Близость с сестрой

Близость с сестрой объяснялась и тем, что в Вольфганге все сильней росло теплое и благодарное чувство к Наннерл. Он жалел сестру. Жизнь у нее складывалась нелегкая. Наннерл любила молодого зальцбургского аристократа.

Он тоже любил ее. Но счастья не было. Родители не позволяли сыну жениться на небогатой и незнатной. У него не хватало смелости пойти против родителей, у нее не хватало сил порвать с ним. И вот тянулась эта безысходная любовь, изматывая девушку. И казалось, не будет конца этой грустной истории.

Кроме того, не по годам проницательный Вольфганг ясно понимал (хотя домашние всячески старались от него это скрыть), что Наннерл принесена отцом в жертву брату. Леопольд однажды решил, а Анна Мария безропотно с ним согласилась, что все будет отдаваться Вольфгангу. Ему — лучший кусок за столом, ему — лучшее платье, ему — поездки в Италию. А Наннерл? Простая и чистая душа, она ни разу даже не подумала, что может быть иначе. Самоотверженно любя брата, Наннерл, не колеблясь, пожертвовала ради него своим будущим и отдала юные, лучшие годы жизни обучению музыке малоспособных дочек богатых зальцбургских бюргеров.

Сильное, с каждым годом крепнущее чувство дружбы связывало брата с сестрой. В одном лишь не находил он у нее полного понимания: в творчестве. Прослушав новое произведение, Наннерл говорила: хорошо, отлично, великолепно. Но посоветоваться с ней, каким путем идти дальше (а как раз в это время он настойчиво ищет новых путей), Вольфганг не мог. Впрочем, не только с ней. В Зальцбурге вообще не с кем было поговорить об этом.
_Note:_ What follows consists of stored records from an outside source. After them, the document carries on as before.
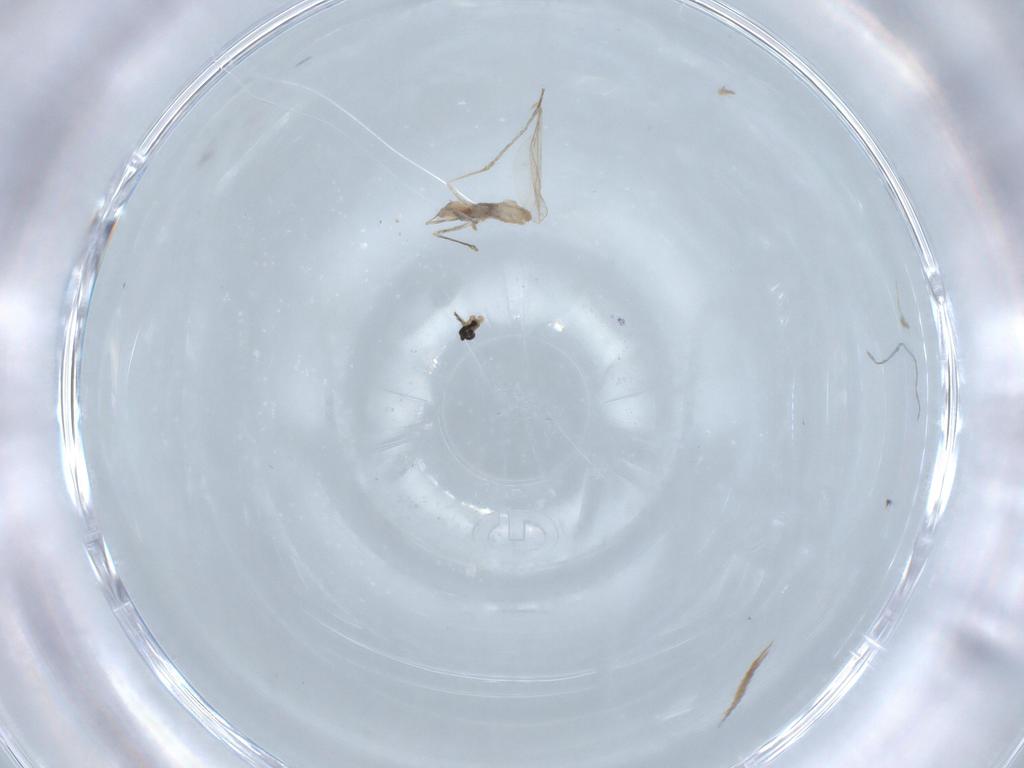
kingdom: Animalia
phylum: Arthropoda
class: Insecta
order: Diptera
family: Cecidomyiidae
Отец был приверженцем старых образцов и большей частью ужасался, когда слышал что-то новое, смелое, дерзко не похожее на уже существовавшее. Правда, привыкнув, он хвалил написанное Вольфгангом и даже восторгался им. Но в выборе путей советоваться с ним не стоило, это Вольфганг хорошо понимал. Иосиф Гайдн, встречи с которым оставили неизгладимый след в сознании и творчестве Вольфганга, был далеко. В заштатном городишке Эйзенштадте, в поместье князя Эстергази, влачил он подневольное существование княжеского капельмейстера. Добрейший и высокочтимый падре Мартини, перед которым Вольфганг благоговел, находился в Италии. К нему можно было писать, но разве на бумаге выразишь то, что накопилось в уме и на сердце? Правда, был в Зальцбурге человек, которому мог бы Вольфганг излить свои думы о творчестве — Михаэль Гайдн. Но он все чаще и чаще отдавал досуг вину и все реже беседам о музыке.

Оставалось одно — искать в одиночку, советуясь лишь с самим собой.

Именно это и делал Вольфганг.

Как ни покажется странным с первого взгляда, жизнь в Зальцбурге способствовала творческому созреванию Моцарта. Годы, проведенные здесь, явились благодатной порой, когда он окончательно сформировался как самостоятельный художник. Четыре с половиной года (за исключением коротких отлучек в Вену и Мюнхен) прожил Моцарт безвыездно в Зальцбурге. Это время как будто бедно событиями, внешне — это монотонно-нудное существование. Но если вглядеться во внутреннюю жизнь Моцарта, нетрудно увидеть, что она сказочно богата событиями. Серые годы зальцбургского житья явились порой изумительно яркого расцвета моцартовского гения. Прикованный службой к захолустному Зальцбургу, он был лишен широчайшего поля жизненных наблюдений, яркой смены разнообразных впечатлений, творческого общения с выдающимися людьми искусства. Но в зальцбургском уединении было другое, чего прежде так недоставало Вольфгангу — покой. Жизнь на какое-то время стала оседлой, без гонки бесконечных переездов, без шумных выступлений, без любопытствующей толпы. Появилась возможность писать не урывками, а ежедневно, в свободное от службы время. Теперь Вольфганг мог на досуге не спеша разобраться во всем, что было ранее накоплено, всесторонне осмыслить его и творчески переплавить в новое, свое, истинно моцартовское, и затем уверенно двинуться по найденному пути.